Cette lecture légère était tout ce dont j'avais besoin en cette fin d'été. Je crois que j'aurais pu la lire à n'importe quelle période de l'année mais c'était une petite lecture comme cela qu'il me fallait maintenant. J'aime ces romans dont je ressors avec le sourire et le sentiment de ne pas avoir perdu mon temps. Alors oui, on peut dire qu'il ne s'y passe rien et, en effet, c'est vrai en partie mais La Bibliothèque... est une belle réflexion sur la vie, les autres, les livres. J'ai aimé ce roman en partie parce qu'il tourne autour de la littérature et d’œuvres que j'ai lues, aimées, qui m'ont marquée... Katarina Bivald doit être une lectrice passionnée, elle aussi, avant d'être une auteure. Elle a une solide culture littéraire et en même temps un amour des livres qui transparaît dans le personnage de Sara.
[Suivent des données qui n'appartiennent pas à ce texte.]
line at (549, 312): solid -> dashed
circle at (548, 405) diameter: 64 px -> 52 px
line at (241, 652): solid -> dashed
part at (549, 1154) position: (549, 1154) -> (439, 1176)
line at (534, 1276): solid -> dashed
Je ne serais pas étonnée d'ailleurs que l'auteure ait mis beaucoup d'elle-même dans son personnage. En parlant des protagonistes d'ailleurs, je les ai tous trouvés sympathiques, à divers degrés. Je m'attendais, au vu de résumé, à des personnages bien plus loufoques peut-être mais dans l'ensemble, je les ai appréciés et ils m'ont souvent fait sourire parce qu'il n'y en a aucun de parfait. Et c'est ça pour moi le véritable héroïsme : peu importe que le personnage soit sans faille. C'est au contraire toutes les petites aspérités, les petits défauts dans l'armure qui sont intéressants.
Alors c'est vrai que ce roman ne paye pas de mine, mais j'ai vraiment apprécié son univers très personnel et même s'il est peut-être un peu convenu et parfois prévisible, il est, comme une comédie romantique, une valeur sûre : le genre de livres qu'on a envie de lire avec un thé ou un chocolat pas loin, quelques bonbons peut-être... c'est de la douceur à l'état pur, un vrai bon moment malgré ses défauts.
Je comprends cependant qu'il ait pu décevoir, peut-être les lecteurs ont-ils eu, à l'origine, une trop grande attente ? Personnellement, je n'en avais aucune et je ne remercierai jamais assez les gens qui n'ont pas hésité à partager un abus mitigé voire carrément négatif ! Je n' attendais rien de ce roman et je ne m'attendais à rien... la découverte alors n'en a été que meilleure.
Une petite lecture d'été sympathique, légère, pas forcément exceptionnelle, certes, mais qui nous fait positiver. Je ne demandais rien de plus.
En Bref :
Les + : une histoire légère, originale et positive qui redonne le sourire. Que demande le peuple ?
Les - : quelques chapitres peut-être un peu superflus, mais dans l'ensemble, je n'ai trop rien à redire.